WRITTEN TASK: Provide an exact copy of the data, excluding the images.

DATASET RECORDS:
========

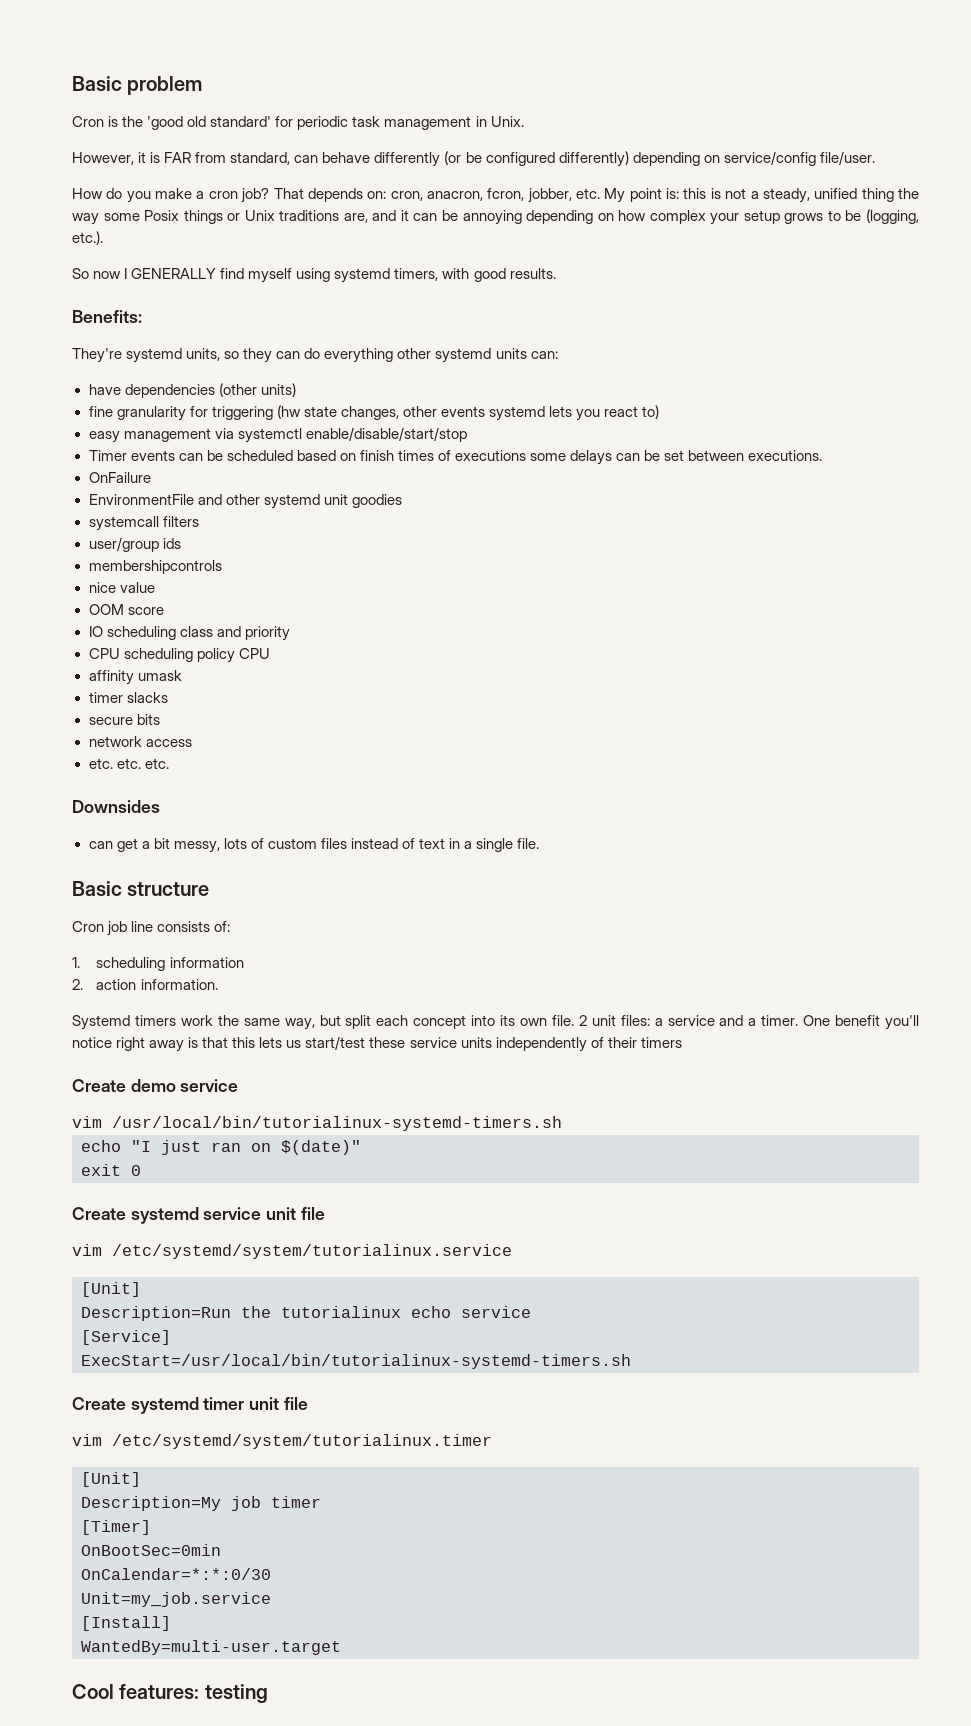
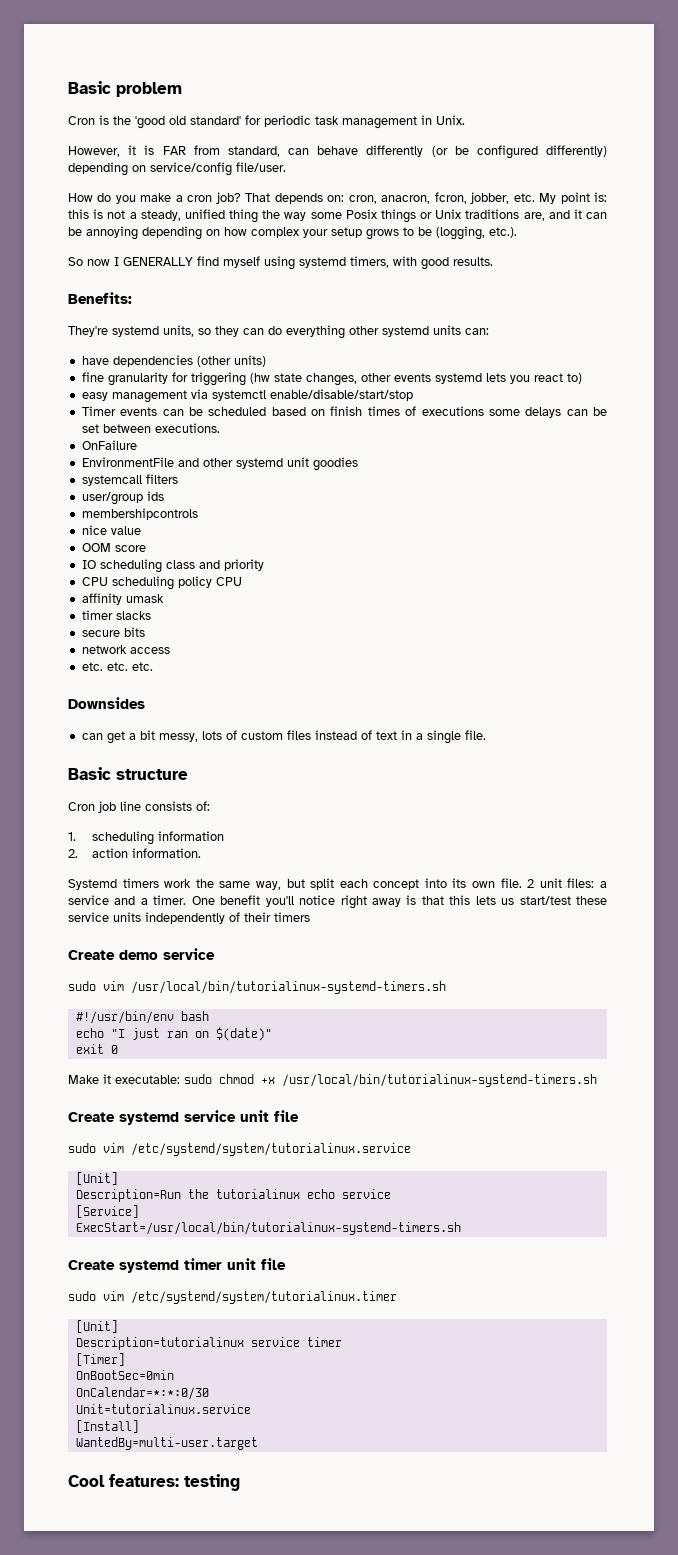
(239, 1085) none -> [68,981,96,991] sudo
(562, 1123) none -> [75,1011,209,1024] // #!/usr/bin/env bash
(141, 1170) none -> [68,1074,597,1087] // Make it executable: sudo chmod +x /usr/local/bin/tutorialinux-systemd-timers.sh
(325, 1213) none -> [68,1143,96,1153] sudo
(308, 1403) none -> [68,1291,96,1301] sudo
[81,1496,261,1511] Description=My job -> [75,1337,300,1350] Description=tutorialinux service
[81,1592,271,1607] Unit=my_job.service -> [75,1404,251,1414] Unit=tutorialinux.service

========

TASK ANSWER:
(239, 1085) none -> [68,981,96,991] sudo
(562, 1123) none -> [75,1011,209,1024] // #!/usr/bin/env bash
(141, 1170) none -> [68,1074,597,1087] // Make it executable: sudo chmod +x /usr/local/bin/tutorialinux-systemd-timers.sh
(325, 1213) none -> [68,1143,96,1153] sudo
(308, 1403) none -> [68,1291,96,1301] sudo
[81,1496,261,1511] Description=My job -> [75,1337,300,1350] Description=tutorialinux service
[81,1592,271,1607] Unit=my_job.service -> [75,1404,251,1414] Unit=tutorialinux.service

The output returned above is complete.